In Oregon’s community colleges, for example, far fewer GED-passers needed remediation in math or language arts than those who earned high school diplomas. The GED Testing Service noted a similar pattern in Rhode Island and in North Dakota, he said.

The GED Testing Service aims to set its passing score to reflect the achievement of the typical high school graduate, and the data showed that a revision was needed, Turner said.

“We wanted to make sure that the cut score is on par with the average graduating high school senior,” Turner said. “That’s what policymakers and the public expect from the GED: that it reflects—but isn’t ahead of—the curve for high school performance.”

He rejected the idea that the company erred when it set the original cut score at 150.

“We did it based on sound research. We had a technical advisory group, we did a norming study. The only difference here is that in the past, we wouldn’t have had this information for years and wouldn’t have been able to make an adjustment so quickly. Now we have the data to take into account, very quickly, the actual performance of adult learners, what they’re doing once they pass, and how they’re performing.”

Said FairTest’s Schaeffer: “If that’s not admitting they set the bar too high, then I don’t know what is.”

The GED exam is unchanged; the only change is that the passing score will be lowered, making it “more inclusive,” Turner said.

Along with the lower passing score, the GED Testing Service is introducing another change, too. Instead of just one cutoff point—passing or not passing—it now has three. A score of 145 will connote high school-level skills. A score of 165 will signify college readiness, and come with a recommendation that people who score at that level skip remedial work or placement tests, and enroll in credit-bearing classes. A score of 175 will connote not just college readiness, but college-level skill, and will come with a recommendation that students receive credit for coursework in the subjects in which they received those scores.

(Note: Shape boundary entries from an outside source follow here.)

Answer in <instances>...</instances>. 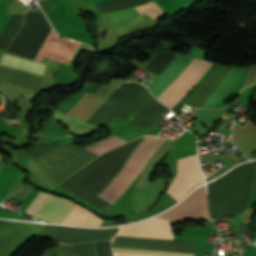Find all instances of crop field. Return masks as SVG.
Segmentation results:
<instances>
[{"label":"crop field","mask_w":256,"mask_h":256,"mask_svg":"<svg viewBox=\"0 0 256 256\" xmlns=\"http://www.w3.org/2000/svg\"><path fill=\"white\" fill-rule=\"evenodd\" d=\"M124 143H126V141L113 137L86 150L92 151L97 154H101L109 149H112Z\"/></svg>","instance_id":"16"},{"label":"crop field","mask_w":256,"mask_h":256,"mask_svg":"<svg viewBox=\"0 0 256 256\" xmlns=\"http://www.w3.org/2000/svg\"><path fill=\"white\" fill-rule=\"evenodd\" d=\"M102 220L89 210L75 205L62 224L80 226H98Z\"/></svg>","instance_id":"13"},{"label":"crop field","mask_w":256,"mask_h":256,"mask_svg":"<svg viewBox=\"0 0 256 256\" xmlns=\"http://www.w3.org/2000/svg\"><path fill=\"white\" fill-rule=\"evenodd\" d=\"M113 252L119 253H133V254H146V255H160V256H193L185 254H172V253H159V252H147V251H134V250H121V249H112Z\"/></svg>","instance_id":"18"},{"label":"crop field","mask_w":256,"mask_h":256,"mask_svg":"<svg viewBox=\"0 0 256 256\" xmlns=\"http://www.w3.org/2000/svg\"><path fill=\"white\" fill-rule=\"evenodd\" d=\"M54 118L62 121L70 130L77 135L87 134L95 130L98 126L80 122L76 119L63 116L59 111H56Z\"/></svg>","instance_id":"14"},{"label":"crop field","mask_w":256,"mask_h":256,"mask_svg":"<svg viewBox=\"0 0 256 256\" xmlns=\"http://www.w3.org/2000/svg\"><path fill=\"white\" fill-rule=\"evenodd\" d=\"M141 139L133 140L102 154L60 185L106 212L110 204L117 200L139 174L154 150L165 140L150 136ZM96 195L110 204L96 198Z\"/></svg>","instance_id":"1"},{"label":"crop field","mask_w":256,"mask_h":256,"mask_svg":"<svg viewBox=\"0 0 256 256\" xmlns=\"http://www.w3.org/2000/svg\"><path fill=\"white\" fill-rule=\"evenodd\" d=\"M255 169L256 161L239 165L207 185L211 215L232 217L245 209Z\"/></svg>","instance_id":"3"},{"label":"crop field","mask_w":256,"mask_h":256,"mask_svg":"<svg viewBox=\"0 0 256 256\" xmlns=\"http://www.w3.org/2000/svg\"><path fill=\"white\" fill-rule=\"evenodd\" d=\"M247 70H245V72L243 73L242 77L240 78V80L235 84V86L227 93V95L218 103V105L215 108H221L223 106H225V103L233 100L238 92L240 91L242 84L244 82V79L246 77L247 74Z\"/></svg>","instance_id":"17"},{"label":"crop field","mask_w":256,"mask_h":256,"mask_svg":"<svg viewBox=\"0 0 256 256\" xmlns=\"http://www.w3.org/2000/svg\"><path fill=\"white\" fill-rule=\"evenodd\" d=\"M177 162L176 176L165 192L178 201L194 186L202 182V176L196 154L178 159Z\"/></svg>","instance_id":"7"},{"label":"crop field","mask_w":256,"mask_h":256,"mask_svg":"<svg viewBox=\"0 0 256 256\" xmlns=\"http://www.w3.org/2000/svg\"><path fill=\"white\" fill-rule=\"evenodd\" d=\"M41 226L0 220V256H11Z\"/></svg>","instance_id":"8"},{"label":"crop field","mask_w":256,"mask_h":256,"mask_svg":"<svg viewBox=\"0 0 256 256\" xmlns=\"http://www.w3.org/2000/svg\"><path fill=\"white\" fill-rule=\"evenodd\" d=\"M0 64L39 76H43L45 67L44 64L22 59L8 54H4L1 57Z\"/></svg>","instance_id":"12"},{"label":"crop field","mask_w":256,"mask_h":256,"mask_svg":"<svg viewBox=\"0 0 256 256\" xmlns=\"http://www.w3.org/2000/svg\"><path fill=\"white\" fill-rule=\"evenodd\" d=\"M112 247L196 253L195 242L115 236Z\"/></svg>","instance_id":"10"},{"label":"crop field","mask_w":256,"mask_h":256,"mask_svg":"<svg viewBox=\"0 0 256 256\" xmlns=\"http://www.w3.org/2000/svg\"><path fill=\"white\" fill-rule=\"evenodd\" d=\"M118 228L111 229H80L53 225H44L35 236L58 240L70 244L108 240L111 234L115 235Z\"/></svg>","instance_id":"4"},{"label":"crop field","mask_w":256,"mask_h":256,"mask_svg":"<svg viewBox=\"0 0 256 256\" xmlns=\"http://www.w3.org/2000/svg\"><path fill=\"white\" fill-rule=\"evenodd\" d=\"M42 256H52V255L43 254Z\"/></svg>","instance_id":"19"},{"label":"crop field","mask_w":256,"mask_h":256,"mask_svg":"<svg viewBox=\"0 0 256 256\" xmlns=\"http://www.w3.org/2000/svg\"><path fill=\"white\" fill-rule=\"evenodd\" d=\"M62 256H96L94 243L59 247Z\"/></svg>","instance_id":"15"},{"label":"crop field","mask_w":256,"mask_h":256,"mask_svg":"<svg viewBox=\"0 0 256 256\" xmlns=\"http://www.w3.org/2000/svg\"><path fill=\"white\" fill-rule=\"evenodd\" d=\"M212 63L194 58L184 72L158 98L171 109L195 85Z\"/></svg>","instance_id":"5"},{"label":"crop field","mask_w":256,"mask_h":256,"mask_svg":"<svg viewBox=\"0 0 256 256\" xmlns=\"http://www.w3.org/2000/svg\"><path fill=\"white\" fill-rule=\"evenodd\" d=\"M154 218L173 221L208 219L204 187L196 189L183 202Z\"/></svg>","instance_id":"9"},{"label":"crop field","mask_w":256,"mask_h":256,"mask_svg":"<svg viewBox=\"0 0 256 256\" xmlns=\"http://www.w3.org/2000/svg\"><path fill=\"white\" fill-rule=\"evenodd\" d=\"M74 205L71 201L39 191L25 211L46 221L61 223Z\"/></svg>","instance_id":"6"},{"label":"crop field","mask_w":256,"mask_h":256,"mask_svg":"<svg viewBox=\"0 0 256 256\" xmlns=\"http://www.w3.org/2000/svg\"><path fill=\"white\" fill-rule=\"evenodd\" d=\"M171 222L149 219L141 223L122 226L117 235L172 240Z\"/></svg>","instance_id":"11"},{"label":"crop field","mask_w":256,"mask_h":256,"mask_svg":"<svg viewBox=\"0 0 256 256\" xmlns=\"http://www.w3.org/2000/svg\"><path fill=\"white\" fill-rule=\"evenodd\" d=\"M149 93L140 85L120 87L87 122L106 126L117 116L149 130L169 111Z\"/></svg>","instance_id":"2"}]
</instances>
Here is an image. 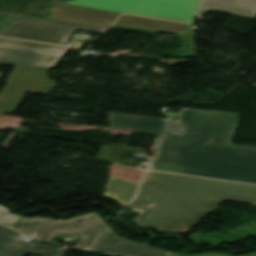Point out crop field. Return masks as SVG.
I'll list each match as a JSON object with an SVG mask.
<instances>
[{
  "label": "crop field",
  "instance_id": "obj_16",
  "mask_svg": "<svg viewBox=\"0 0 256 256\" xmlns=\"http://www.w3.org/2000/svg\"><path fill=\"white\" fill-rule=\"evenodd\" d=\"M129 206L140 214L144 211H150L155 205L146 202L133 201Z\"/></svg>",
  "mask_w": 256,
  "mask_h": 256
},
{
  "label": "crop field",
  "instance_id": "obj_18",
  "mask_svg": "<svg viewBox=\"0 0 256 256\" xmlns=\"http://www.w3.org/2000/svg\"><path fill=\"white\" fill-rule=\"evenodd\" d=\"M195 256H231L225 254H202V255H195ZM242 256H253V253L242 255Z\"/></svg>",
  "mask_w": 256,
  "mask_h": 256
},
{
  "label": "crop field",
  "instance_id": "obj_17",
  "mask_svg": "<svg viewBox=\"0 0 256 256\" xmlns=\"http://www.w3.org/2000/svg\"><path fill=\"white\" fill-rule=\"evenodd\" d=\"M22 17H26V16H20V15H14V14L0 12V28L2 26H4L7 22H9L11 19L22 18Z\"/></svg>",
  "mask_w": 256,
  "mask_h": 256
},
{
  "label": "crop field",
  "instance_id": "obj_9",
  "mask_svg": "<svg viewBox=\"0 0 256 256\" xmlns=\"http://www.w3.org/2000/svg\"><path fill=\"white\" fill-rule=\"evenodd\" d=\"M23 235L12 229L0 227V256H26L35 254L39 256H58L63 248L40 245L34 242H27Z\"/></svg>",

Since the GED covers math, language arts, science, and social studies, scores of 175 in each subject could suggest—at colleges that decide to accept it—that students automatically earn three credits in math, three credits in science, three credits in social studies, and one credit in language arts, Turner said.

Ten percent of those who have taken the GED since January 2014 have scored a 175 or higher in one or more subjects, Turner said, so that means “there could be college credit waiting for them.”

Jeff Carter, the executive director of the National Council of State Directors of Adult Education, predicted that reaction to the GED’s move to lower the passing score will reflect a tension in his field.

“The tricky part for us is that tension,” he said. “None of us want to present unnecessary new barriers to adult students, but at the same time, we all think there need to be high standards. Having healthy debate about that is something we need to continually do.”

A version of this news article first appeared in the High School & Beyond blog.